If there is anything we might learn from these courses, is that language instruction material should have a strong content base, with language lessons contextualized in real-life setting. I have learned most names for fruit and vegetables not from my courses, but from going shopping to H-Mart and cooking with Korean food. I have learned how to chat and text in Korean by downloading KakaoTalk and asking my friends to text me in Korean. I have learned about the history and culture of Korea by sitting and talking with my friends about their life until the early hours of the morning. If sounds and syllables and grammar is the body of language, then culture is its soul. And most of the material I encountered in my attempts to teach myself Korean in Bosnia was just an empty vessel.
I am aware that it is difficult, if not impossible, to replicate this real-life learning in a language classroom or via textbooks, but there are still ways to bring the experience as close to the learner as possible. It was decades ago that John Dewey proposed the experiential theory of learning, where one learns through doing. Korean language teaching materials must attempt to embody this theoretical approach, and step away from purely prescriptive language learning. There is absolutely no reason why a page in the textbook should not ask the learner to try and make a simple Korean dish, or to text a friend in Korean, or to watch a historical movie or show. I see in Korean language instruction material the same issues I had with English teaching material – a lack of connection to the reality of the language. However, unlike English which at this point has had too many parties involved to ever be able to produce a single functional teaching approach, KLT still has the opportunity to evolve and lead us into the next generation of innovation. After all, isn’t that what the Republic of Korea continuously does?

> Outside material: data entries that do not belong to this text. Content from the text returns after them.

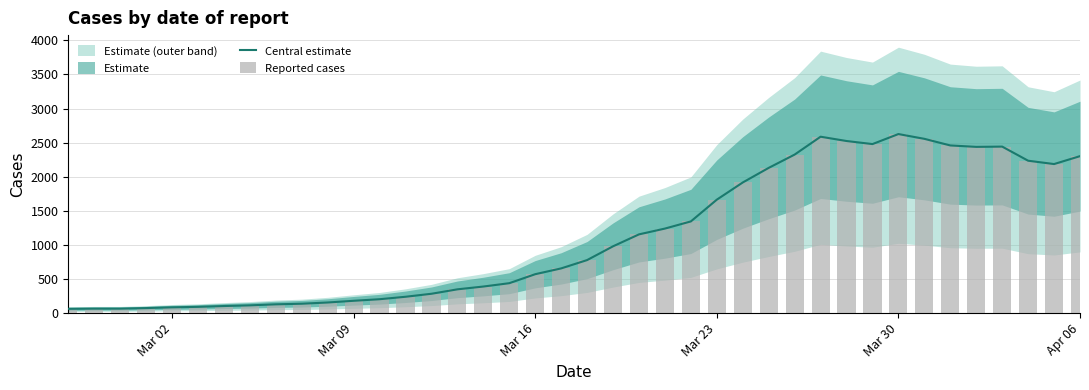

Reading left to right, transcribe all the data shown in this chart.

Central estimate: 63	66	66	74	85	92	104	114	129	138	156	181	204	240	284	349	390	439	571	656	778	980	1155	1240	1345	1664	1916	2130	2325	2587	2524	2479	2626	2556	2459	2438	2442	2235	2186	2302
Reported cases: 63	66	66	74	85	92	104	114	129	138	156	181	204	240	284	349	390	439	571	656	778	980	1155	1240	1345	1664	1916	2130	2325	2587	2524	2479	2626	2556	2459	2438	2442	2235	2186	2302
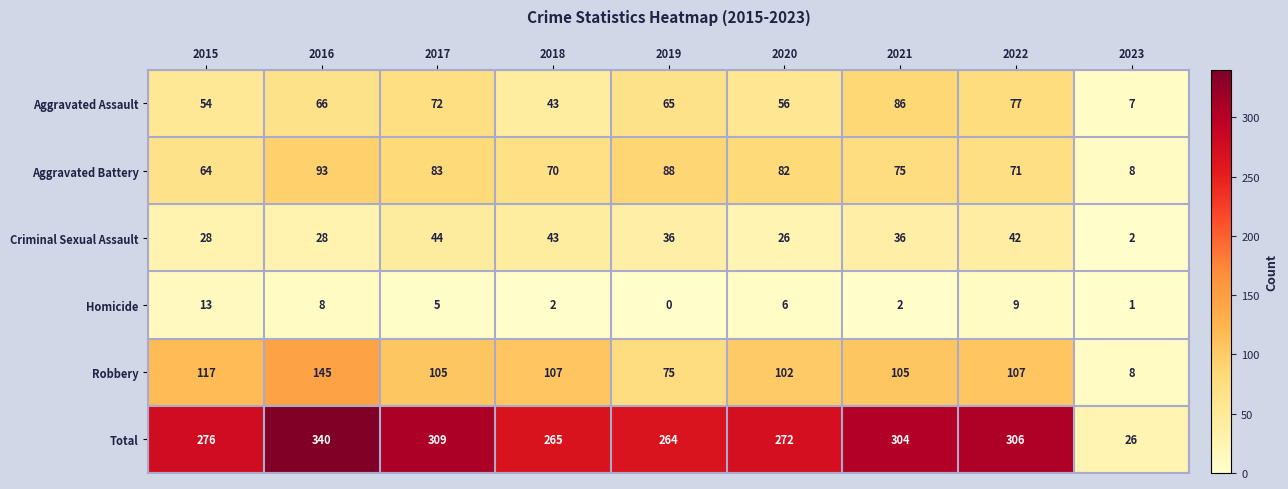

Which series has the largest total across all categories?

Total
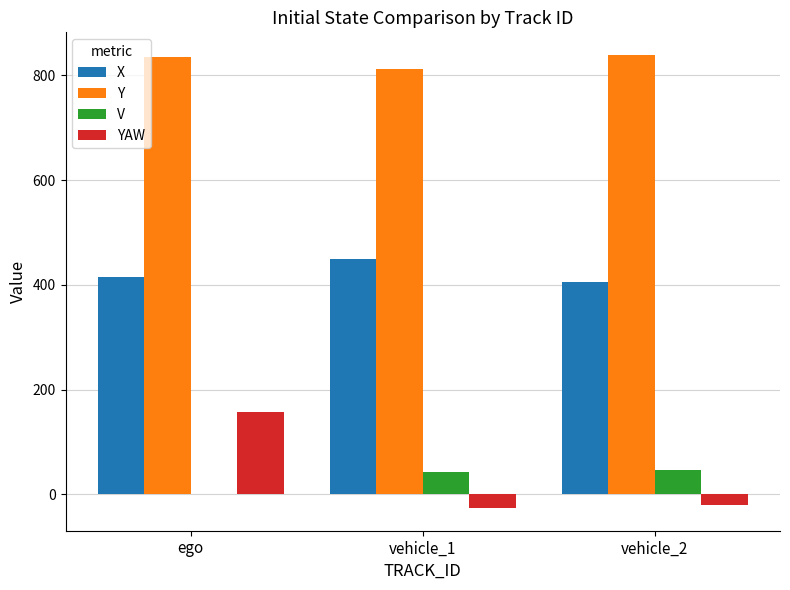

What is the difference between the YAW values at vehicle_1 and ego?

182.9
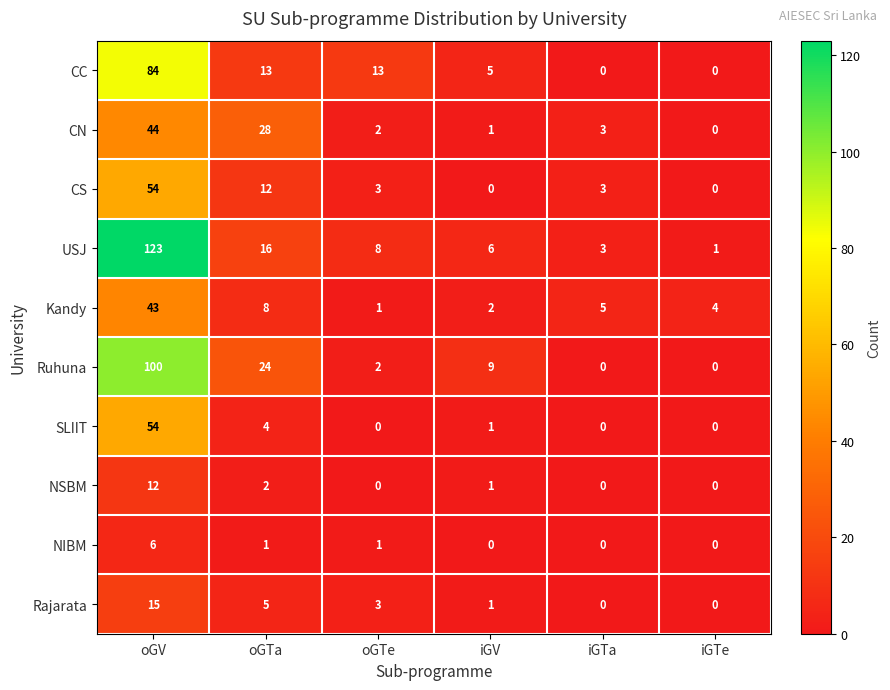

What is the maximum value for SLIIT?

54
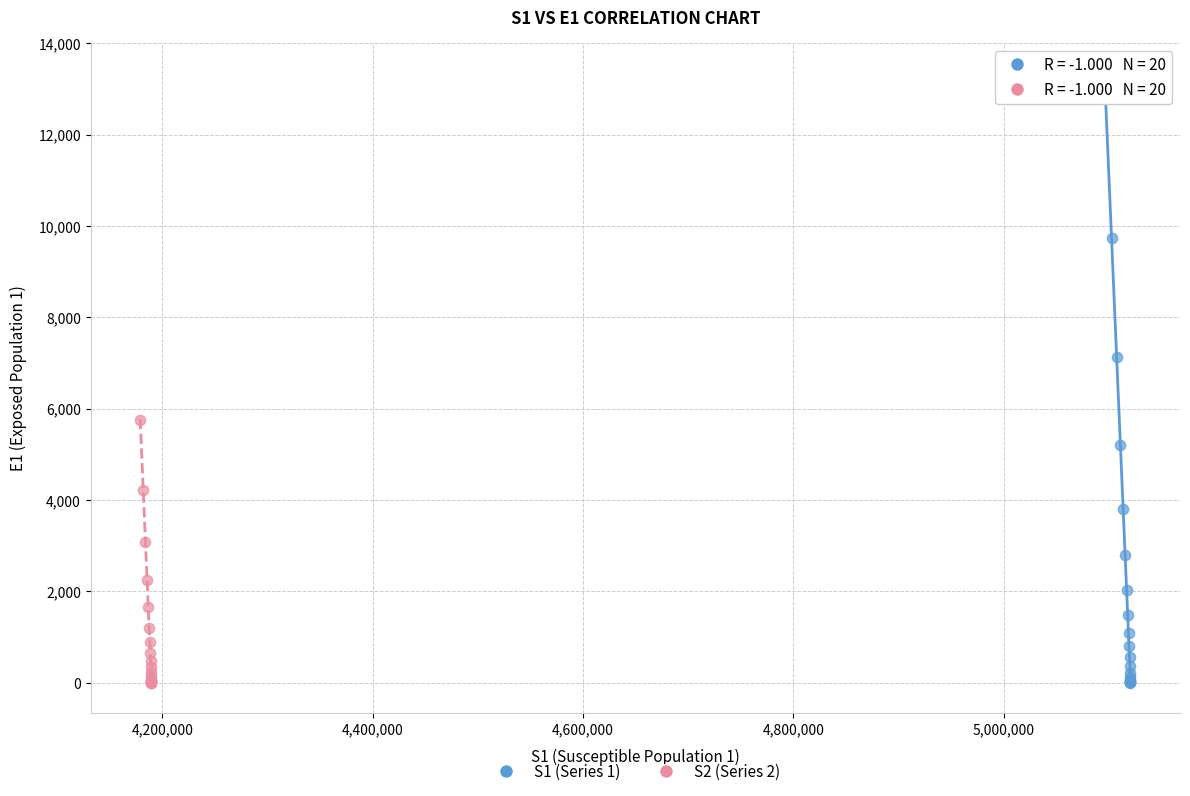

Which series reaches the maximum Y coordinate?

S1 (Series 1)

As of now, I am still in search for viable teaching and learning material here in Bosnia and Herzegovina. I am hoping that with this essay I attract the attention of the Center for International Affairs, and show them that there are plenty of parties interested in learning Korean around the world, even in such small Balkan countries as mine. The community in my country is only beginning to see the steady rise of South Korea to the top, but there is still a long way to go. I will personally work on promoting the Korean language as a linguist in my country, as I believe that that is one of the best ways of introducing a new culture into a community – by finding a local ambassador. As William J. Fulbright once said, “education can turn nations into people”. I just hope that no one asks me to speak jondaemal to them any time soon.